(Given data)

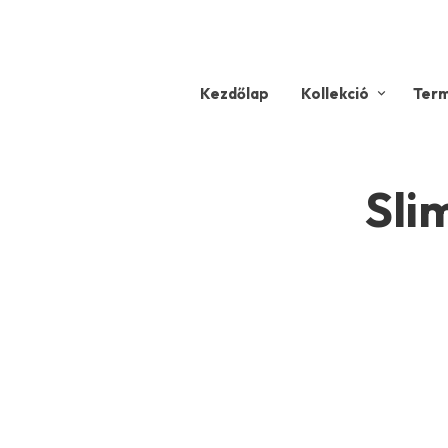
Kezdőlap
Kollekció
Ter
Sli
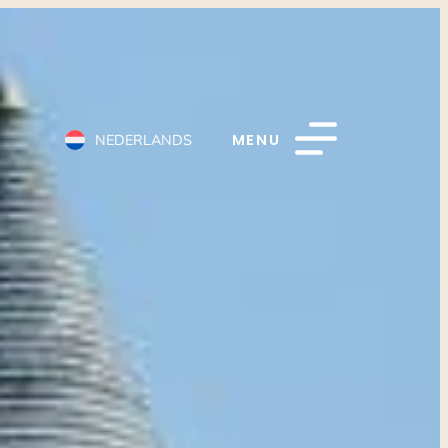
MENU
NEDERLANDS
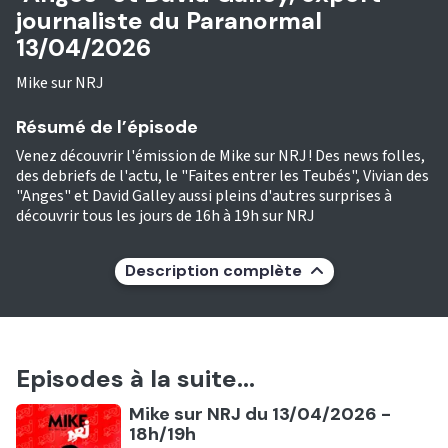
journaliste du Paranormal
13/04/2026
Mike sur NRJ
Résumé de l’épisode
Venez découvrir l'émission de Mike sur NRJ ! Des news folles,
des debriefs de l'actu, le "Faites entrer les Teubés", Vivian des
"Anges" et David Galley aussi pleins d'autres surprises à
découvrir tous les jours de 16h à 19h sur NRJ
Description complète
Episodes à la suite...
Ecouter
Mike sur NRJ du 13/04/2026 -
18h/19h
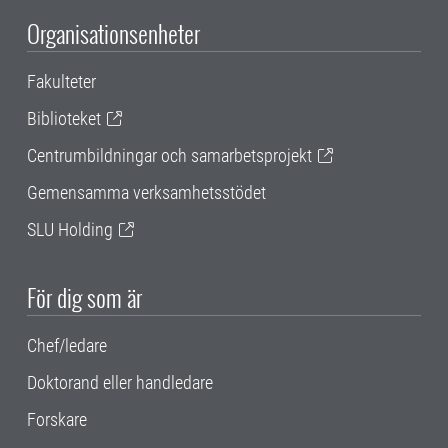
Organisationsenheter
Fakulteter
Biblioteket
Centrumbildningar och samarbetsprojekt
Gemensamma verksamhetsstödet
SLU Holding
För dig som är
Chef/ledare
Doktorand eller handledare
Forskare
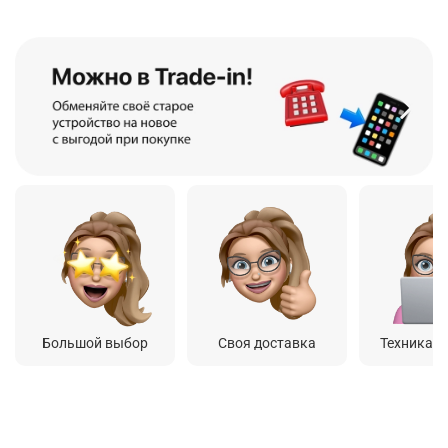
Большой выбор
Своя доставка
Техника о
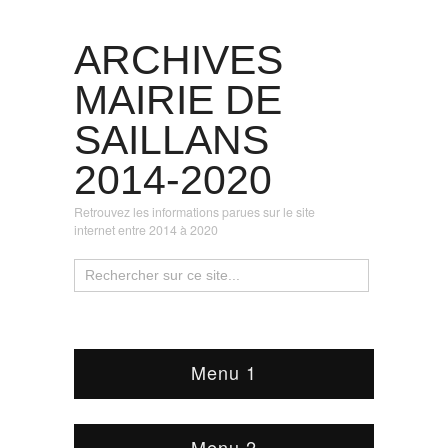
ARCHIVES
MAIRIE DE
SAILLANS
2014-2020
Retrouvez les informations parues sur le site
internet entre 2014 à 2020
Menu 1
Menu 2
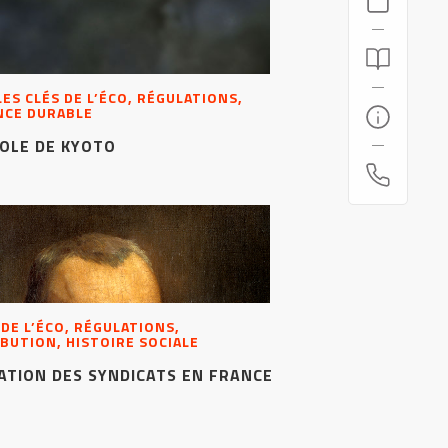
 LES CLÉS DE L’ÉCO, RÉGULATIONS,
NCE DURABLE
OLE DE KYOTO
 DE L’ÉCO, RÉGULATIONS,
BUTION, HISTOIRE SOCIALE
ATION DES SYNDICATS EN FRANCE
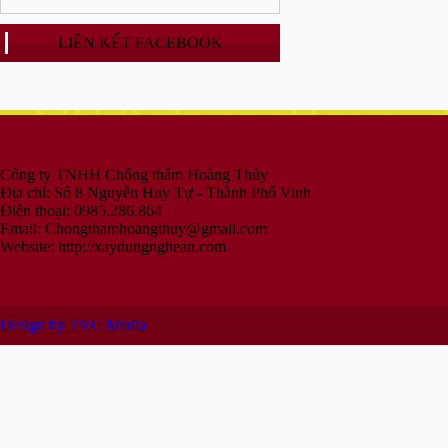
LIÊN KẾT FACEBOOK
Công ty TNHH Chống thấm Hoàng Thủy
Địa chỉ: Số 8 Nguyễn Huy Tự - Thành Phố Vinh
Điện thoại: 0985.286.864
Email:
Chongthamhoangthuy@gmail.com
Website: http://xaydungnghean.com
Design by TVC Media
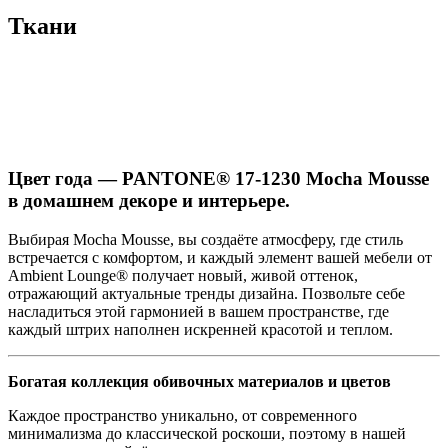
Ткани
Цвет года — PANTONE® 17-1230 Mocha Mousse
в домашнем декоре и интерьере.
Выбирая Mocha Mousse, вы создаёте атмосферу, где стиль
встречается с комфортом, и каждый элемент вашей мебели от
Ambient Lounge® получает новый, живой оттенок,
отражающий актуальные тренды дизайна. Позвольте себе
насладиться этой гармонией в вашем пространстве, где
каждый штрих наполнен искренней красотой и теплом.
Богатая коллекция обивочных материалов и цветов
Каждое пространство уникально, от современного
минимализма до классической роскоши, поэтому в нашей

(End Given data)

[Problem details] Which lines in the entries contain the word "каждый"? Pull out each of them.

[Answer space]
встречается с комфортом, и каждый элемент вашей мебели от
каждый штрих наполнен искренней красотой и теплом.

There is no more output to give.